The protest appears to have been orchestrated by Extinction Rebellion, an organization that organizes non-violent protests against “climate breakdown…and ecological collapse.” The group aims to motivate media companies to be more urgent in their coverage of climate change.
The New York Times Disagrees With Premise of the Climate Protest
In a statement sent to CNN by the New York Times, it is clear that the media conglomerate respects the group’s right to express its frustration.

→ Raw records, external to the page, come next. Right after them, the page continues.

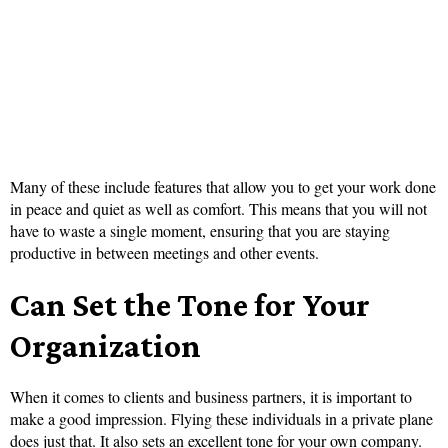
Many of these include features that allow you to get your work done
in peace and quiet as well as comfort. This means that you will not
have to waste a single moment, ensuring that you are staying
productive in between meetings and other events.
Can Set the Tone for Your
Organization
When it comes to clients and business partners, it is important to
make a good impression. Flying these individuals in a private plane
does just that. It also sets an excellent tone for your own company.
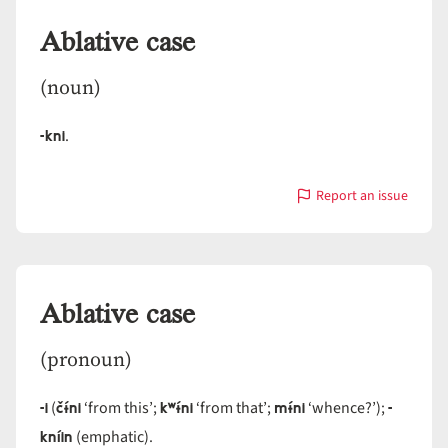
Ablative case
(noun)
-kni
.
Report an issue
with
Ablative
case
Ablative case
(pronoun)
-i
čɨ́ni
kʷɨ́ni
mɨ́ni
-
(
‘from this’;
‘from that’;
‘whence?’);
kníin
(emphatic).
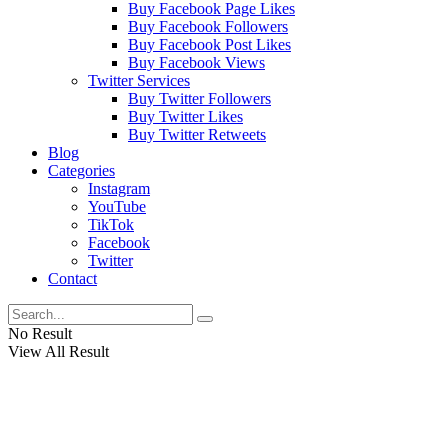
Buy Facebook Page Likes
Buy Facebook Followers
Buy Facebook Post Likes
Buy Facebook Views
Twitter Services
Buy Twitter Followers
Buy Twitter Likes
Buy Twitter Retweets
Blog
Categories
Instagram
YouTube
TikTok
Facebook
Twitter
Contact
No Result
View All Result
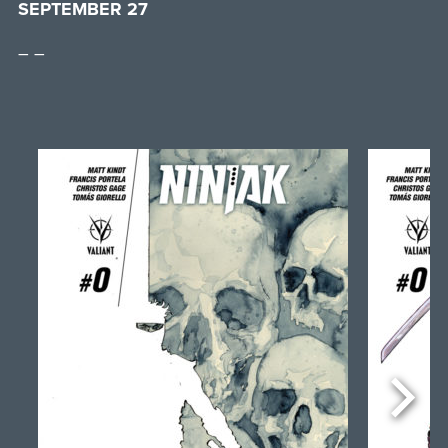
SEPTEMBER 27
– –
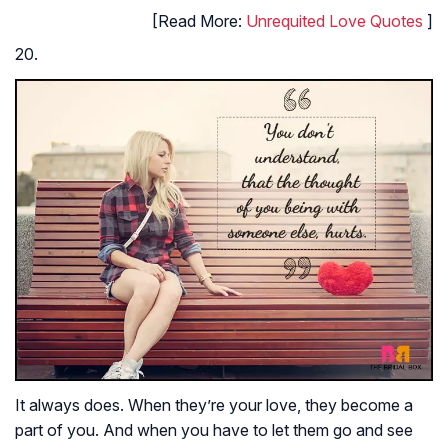
[Read More:
Unrequited Love Quotes
]
20.
It always does. When they’re your love, they become a
part of you. And when you have to let them go and see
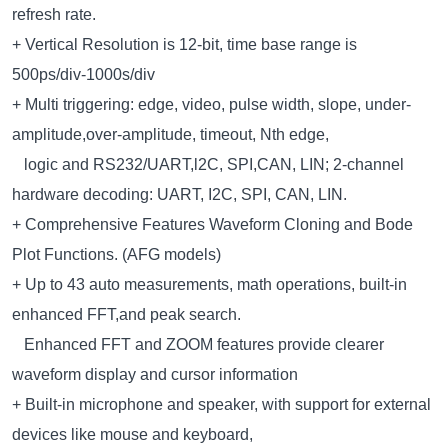
refresh rate.
+ Vertical Resolution is 12-bit, time base range is
500ps/div-1000s/div
+ Multi triggering: edge, video, pulse width, slope, under-
amplitude,over-amplitude, timeout, Nth edge,
logic and RS232/UART,l2C, SPI,CAN, LIN; 2-channel
hardware decoding: UART, I2C, SPI, CAN, LIN.
+ Comprehensive Features Waveform Cloning and Bode
Plot Functions. (AFG models)
+ Up to 43 auto measurements, math operations, built-in
enhanced FFT,and peak search.
Enhanced FFT and ZOOM features provide clearer
waveform display and cursor information
+ Built-in microphone and speaker, with support for external
devices like mouse and keyboard,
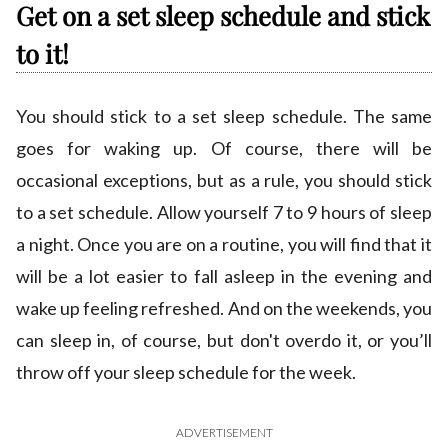
Get on a set sleep schedule and stick
to it!
You should stick to a set sleep schedule. The same
goes for waking up. Of course, there will be
occasional exceptions, but as a rule, you should stick
to a set schedule. Allow yourself 7 to 9 hours of sleep
a night. Once you are on a routine, you will find that it
will be a lot easier to fall asleep in the evening and
wake up feeling refreshed. And on the weekends, you
can sleep in, of course, but don't overdo it, or you’ll
throw off your sleep schedule for the week.
ADVERTISEMENT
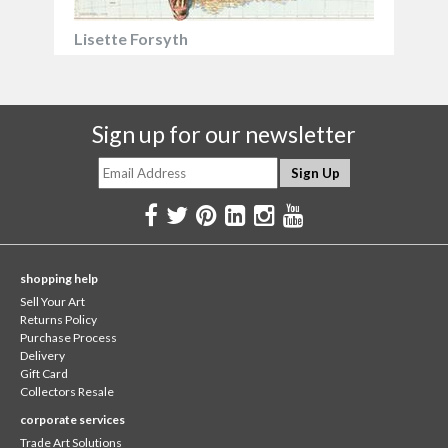
Lisette Forsyth
Sign up for our newsletter
shopping help
Sell Your Art
Returns Policy
Purchase Process
Delivery
Gift Card
Collectors Resale
corporate services
Trade Art Solutions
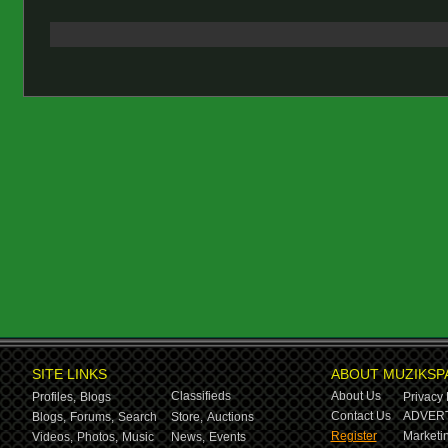
SITE LINKS
ABOUT MUZIKSP
Classifieds
About Us
Profiles,
Blogs
Privacy 
Contact Us
ADVERT
Blogs,
Forums,
Search
Store,
Auctions
Register
Marketin
Videos,
Photos,
Music
News,
Events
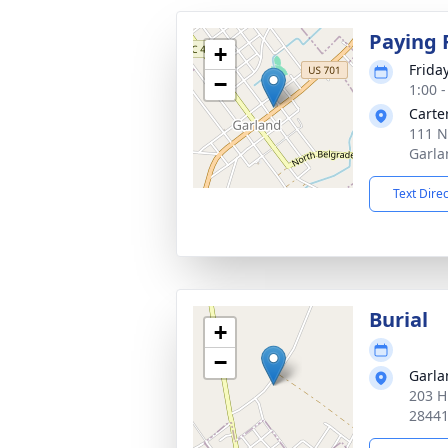
Paying 
+
Frida
−
1:00 
Carte
111 N
Garla
Text Dire
Burial
+
−
Garl
203 H
2844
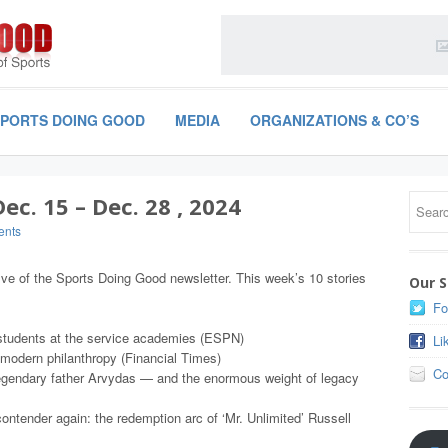
SPORTS DOING GOOD
MEDIA
ORGANIZATIONS & CO’S
c. 15 – Dec. 28 , 2024
ents
ive of the Sports Doing Good newsletter. This week’s 10 stories
Our S
Fo
f students at the service academies (ESPN)
Li
 modern philanthropy (Financial Times)
Co
egendary father Arvydas — and the enormous weight of legacy
ontender again: the redemption arc of ‘Mr. Unlimited’ Russell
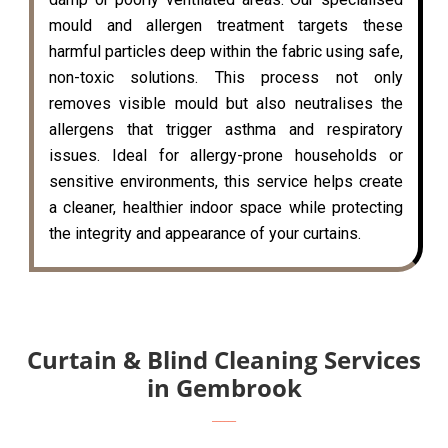
mould and allergen treatment targets these
harmful particles deep within the fabric using safe,
non-toxic solutions. This process not only
removes visible mould but also neutralises the
allergens that trigger asthma and respiratory
issues. Ideal for allergy-prone households or
sensitive environments, this service helps create
a cleaner, healthier indoor space while protecting
the integrity and appearance of your curtains.
Curtain & Blind Cleaning Services
in Gembrook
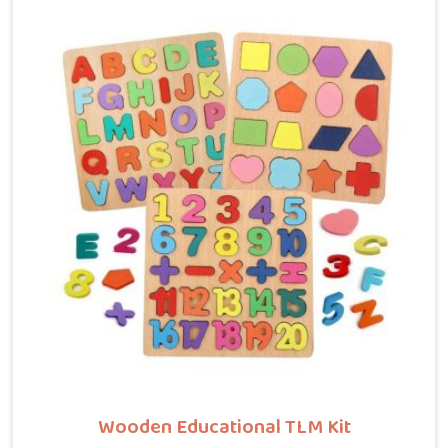
customers, brands and buyers who want hammer toys
made the right way. We put the same thinking into it,
making sure nothing in the set has a sharp edge, a
loose part or a finish that should not be near a child's
mouth in Central Delhi. Solid wood, rounded edges,
non-toxic paint — these are not selling points for us
in Central Delhi, they are just the baseline. Parents
and buyers in Central Delhi who have used our sets tell
us they noticed their children's grip and focus
improving without any effort to make that happen.
Wooden Educational TLM Kit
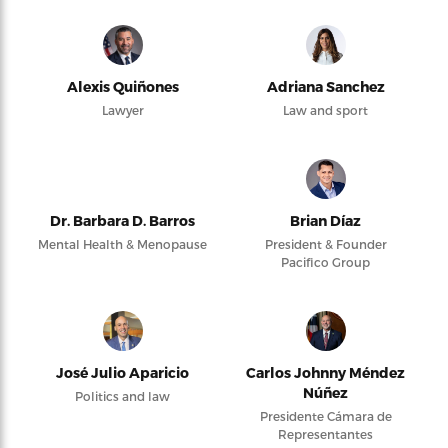
Alexis Quiñones
Adriana Sanchez
Lawyer
Law and sport
Dr. Barbara D. Barros
Brian Díaz
Mental Health & Menopause
President & Founder
Pacifico Group
José Julio Aparicio
Carlos Johnny Méndez
Núñez
Politics and law
Presidente Cámara de
Representantes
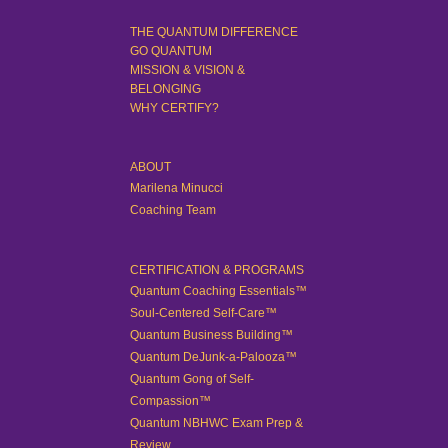
THE QUANTUM DIFFERENCE
GO QUANTUM
MISSION & VISION &
BELONGING
WHY CERTIFY?
ABOUT
Marilena Minucci
Coaching Team
CERTIFICATION & PROGRAMS
Quantum Coaching Essentials™
Soul-Centered Self-Care™
Quantum Business Building™
Quantum DeJunk-a-Palooza™
Quantum Gong of Self-
Compassion™
Quantum NBHWC Exam Prep &
Review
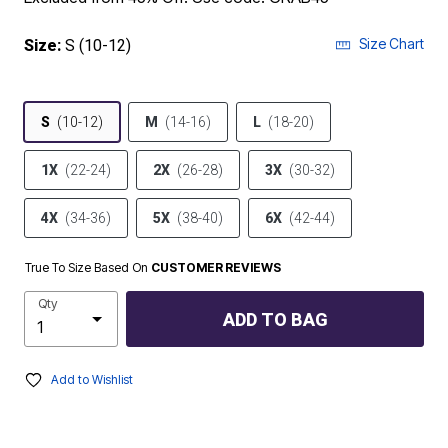
Size Chart
Size:
S (10-12)
S
(10-12)
M
(14-16)
L
(18-20)
1X
(22-24)
2X
(26-28)
3X
(30-32)
4X
(34-36)
5X
(38-40)
6X
(42-44)
True To Size Based On
CUSTOMER REVIEWS
Qty
ADD TO BAG
Add to Wishlist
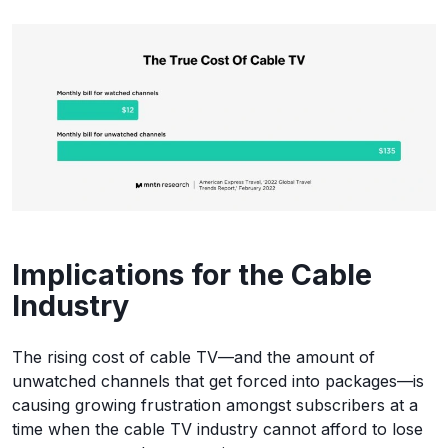
Implications for the Cable
Industry
The rising cost of cable TV—and the amount of
unwatched channels that get forced into packages—is
causing growing frustration amongst subscribers at a
time when the cable TV industry cannot afford to lose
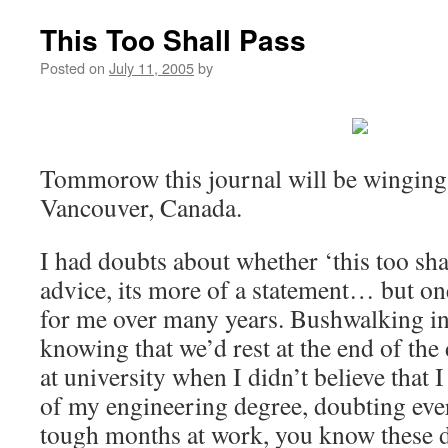
This Too Shall Pass
Posted on
July 11, 2005
by
Tommorow this journal will be winging 
Vancouver, Canada.
I had doubts about whether ‘this too shal
advice, its more of a statement… but on
for me over many years. Bushwalking in
knowing that we’d rest at the end of the
at university when I didn’t believe that 
of my engineering degree, doubting eve
tough months at work, you know these d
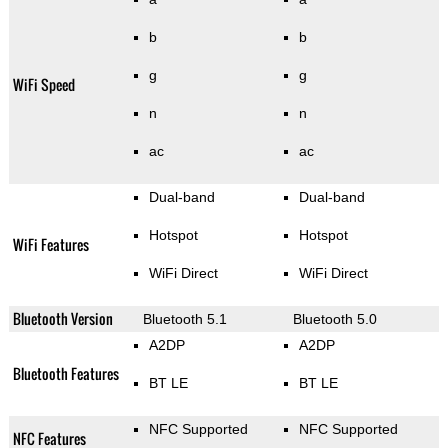
b
b
g
g
WiFi Speed
n
n
ac
ac
Dual-band
Dual-band
Hotspot
Hotspot
WiFi Features
WiFi Direct
WiFi Direct
Bluetooth Version
Bluetooth 5.1
Bluetooth 5.0
A2DP
A2DP
Bluetooth Features
BT LE
BT LE
NFC Supported
NFC Supported
NFC Features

On the other hand, it vehemently disagrees with protestors on their views of the company’s coverage.
The statement claimed that “There is no national news organization that devotes more time, staff or resources to producing deeply reported coverage to help readers understand climate change than The New York Times.” Quantitatively, the New York Times reportedly published over 800 articles on the climate in 2018 alone.
And the organization agrees that the New York Times is leading in its coverage of the climate, as it voiced on Twitter. But that’s what it views to be the problem — that climate coverage is “complacent and non-urgent.”
So, what exactly does Extinction Rebellion want from media companies?
What Climate Protestors Want From Media Companies
Based on Extinction Rebellion’s official “climate media standards,” here’s what protestors want from media companies.
- A front-page story on climate from media companies every day.
- Discuss climate breakdown in every beat.
- Suggest “real solutions” to the climate crisis.
- Use “climate emergency” language.
- Support for the No Fossil Fuel Money Pledge and zero emissions in 10 years or less.
- Removing financial interests in fossil fuel companies.
Essentially, what protestors want is coverage of climate change at a more frequent and urgent level.
Ramifications of the Climate Protest
Though Extinction Rebellion has every right to organize protests against the New York Times, its protestors decided to climb the awning of the New York Times building to hang signs. Police took these activists into custody. Currently, there’s no word as to how their offenses will be treated criminally.